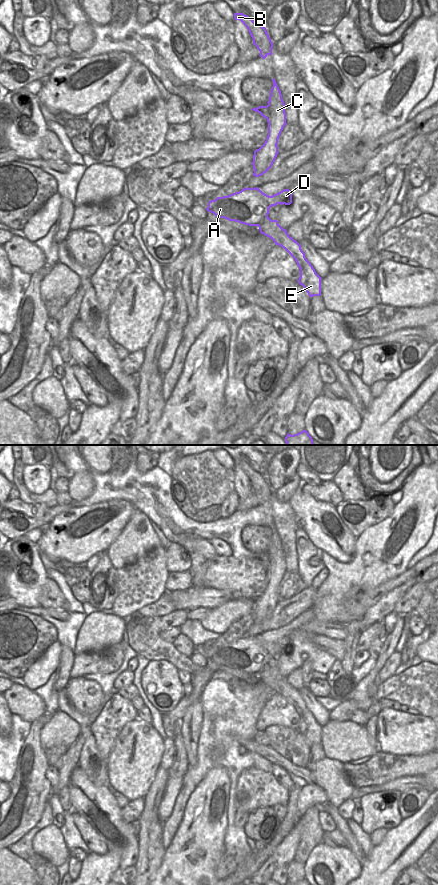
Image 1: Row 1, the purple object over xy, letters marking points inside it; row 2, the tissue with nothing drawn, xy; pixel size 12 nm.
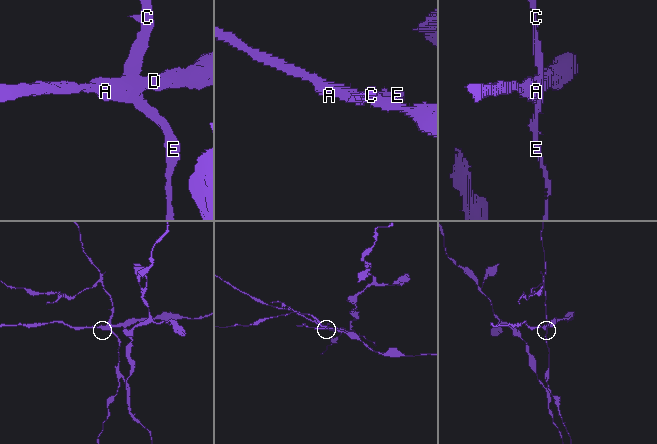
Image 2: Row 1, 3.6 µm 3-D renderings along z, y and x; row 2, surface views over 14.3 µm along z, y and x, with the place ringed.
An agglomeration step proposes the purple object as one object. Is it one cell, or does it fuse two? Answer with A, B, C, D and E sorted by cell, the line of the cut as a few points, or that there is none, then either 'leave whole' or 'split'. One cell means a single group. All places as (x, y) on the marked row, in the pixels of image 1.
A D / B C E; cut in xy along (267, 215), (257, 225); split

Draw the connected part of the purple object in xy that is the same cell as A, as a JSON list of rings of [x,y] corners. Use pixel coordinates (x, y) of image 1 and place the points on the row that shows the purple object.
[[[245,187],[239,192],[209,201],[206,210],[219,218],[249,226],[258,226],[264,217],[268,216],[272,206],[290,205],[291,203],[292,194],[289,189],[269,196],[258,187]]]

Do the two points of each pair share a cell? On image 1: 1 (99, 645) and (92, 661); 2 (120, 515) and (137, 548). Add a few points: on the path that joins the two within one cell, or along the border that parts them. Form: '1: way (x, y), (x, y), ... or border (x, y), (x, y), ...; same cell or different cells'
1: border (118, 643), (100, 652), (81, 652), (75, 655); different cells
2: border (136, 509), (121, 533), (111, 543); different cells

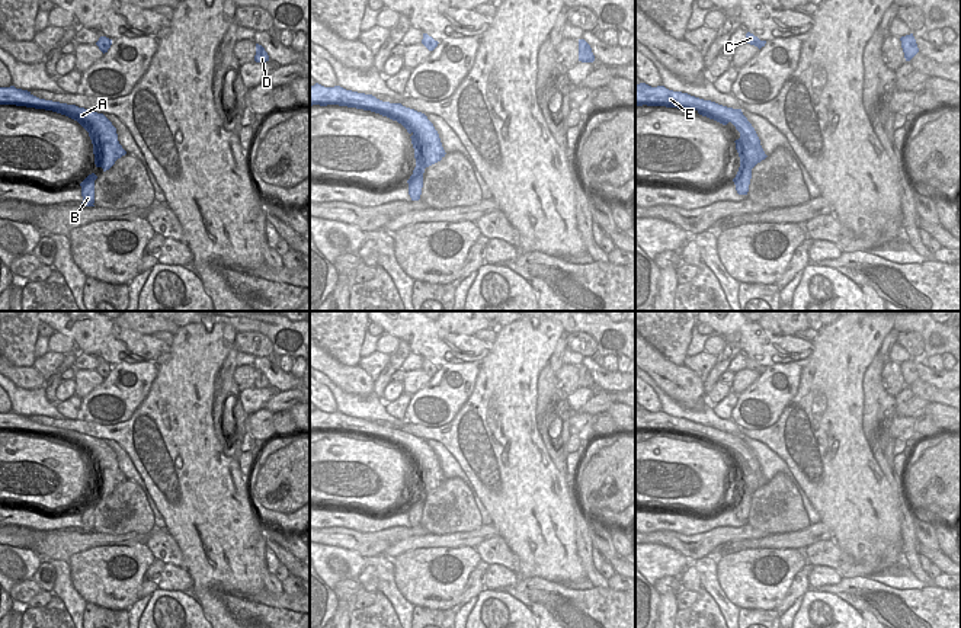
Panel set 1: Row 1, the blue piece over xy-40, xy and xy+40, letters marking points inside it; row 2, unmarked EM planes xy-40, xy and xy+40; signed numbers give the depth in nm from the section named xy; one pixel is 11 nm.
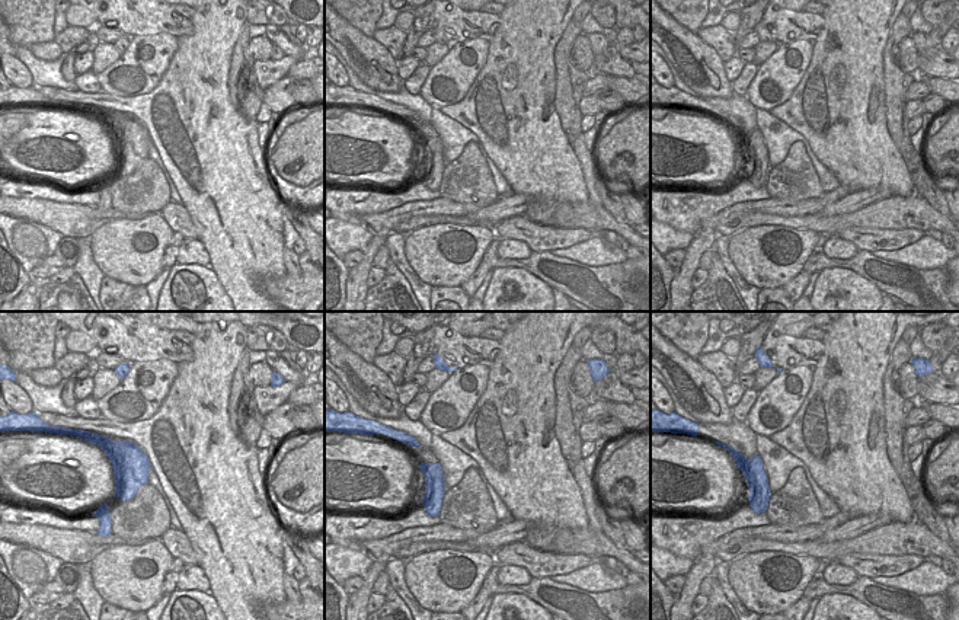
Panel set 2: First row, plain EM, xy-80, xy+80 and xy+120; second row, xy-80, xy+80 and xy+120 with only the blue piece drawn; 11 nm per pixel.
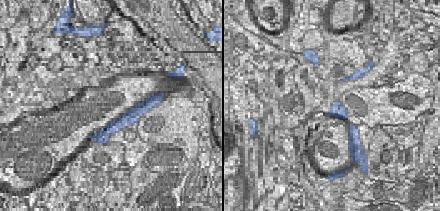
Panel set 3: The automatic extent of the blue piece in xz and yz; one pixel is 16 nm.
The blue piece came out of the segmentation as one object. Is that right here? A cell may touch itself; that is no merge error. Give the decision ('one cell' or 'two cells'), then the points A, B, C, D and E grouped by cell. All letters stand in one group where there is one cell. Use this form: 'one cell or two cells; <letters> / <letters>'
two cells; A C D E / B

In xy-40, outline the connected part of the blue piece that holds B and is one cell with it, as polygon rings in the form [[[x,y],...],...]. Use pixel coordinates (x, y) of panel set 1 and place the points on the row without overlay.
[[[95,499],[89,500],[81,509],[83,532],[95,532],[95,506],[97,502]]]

☆ ☆ ☆

* **Assigned task**: Copy every record above exactly, leaving out the pictures.

* **The completed task**:
Image 1: Row 1, the purple object over xy, letters marking points inside it; row 2, the tissue with nothing drawn, xy; pixel size 12 nm.
Image 2: Row 1, 3.6 µm 3-D renderings along z, y and x; row 2, surface views over 14.3 µm along z, y and x, with the place ringed.
An agglomeration step proposes the purple object as one object. Is it one cell, or does it fuse two? Answer with A, B, C, D and E sorted by cell, the line of the cut as a few points, or that there is none, then either 'leave whole' or 'split'. One cell means a single group. All places as (x, y) on the marked row, in the pixels of image 1.
A D / B C E; cut in xy along (267, 215), (257, 225); split

Draw the connected part of the purple object in xy that is the same cell as A, as a JSON list of rings of [x,y] corners. Use pixel coordinates (x, y) of image 1 and place the points on the row that shows the purple object.
[[[245,187],[239,192],[209,201],[206,210],[219,218],[249,226],[258,226],[264,217],[268,216],[272,206],[290,205],[291,203],[292,194],[289,189],[269,196],[258,187]]]

Do the two points of each pair share a cell? On image 1: 1 (99, 645) and (92, 661); 2 (120, 515) and (137, 548). Add a few points: on the path that joins the two within one cell, or along the border that parts them. Form: '1: way (x, y), (x, y), ... or border (x, y), (x, y), ...; same cell or different cells'
1: border (118, 643), (100, 652), (81, 652), (75, 655); different cells
2: border (136, 509), (121, 533), (111, 543); different cells

Panel set 1: Row 1, the blue piece over xy-40, xy and xy+40, letters marking points inside it; row 2, unmarked EM planes xy-40, xy and xy+40; signed numbers give the depth in nm from the section named xy; one pixel is 11 nm.
Panel set 2: First row, plain EM, xy-80, xy+80 and xy+120; second row, xy-80, xy+80 and xy+120 with only the blue piece drawn; 11 nm per pixel.
Panel set 3: The automatic extent of the blue piece in xz and yz; one pixel is 16 nm.
The blue piece came out of the segmentation as one object. Is that right here? A cell may touch itself; that is no merge error. Give the decision ('one cell' or 'two cells'), then the points A, B, C, D and E grouped by cell. All letters stand in one group where there is one cell. Use this form: 'one cell or two cells; <letters> / <letters>'
two cells; A C D E / B

In xy-40, outline the connected part of the blue piece that holds B and is one cell with it, as polygon rings in the form [[[x,y],...],...]. Use pixel coordinates (x, y) of panel set 1 and place the points on the row without overlay.
[[[95,499],[89,500],[81,509],[83,532],[95,532],[95,506],[97,502]]]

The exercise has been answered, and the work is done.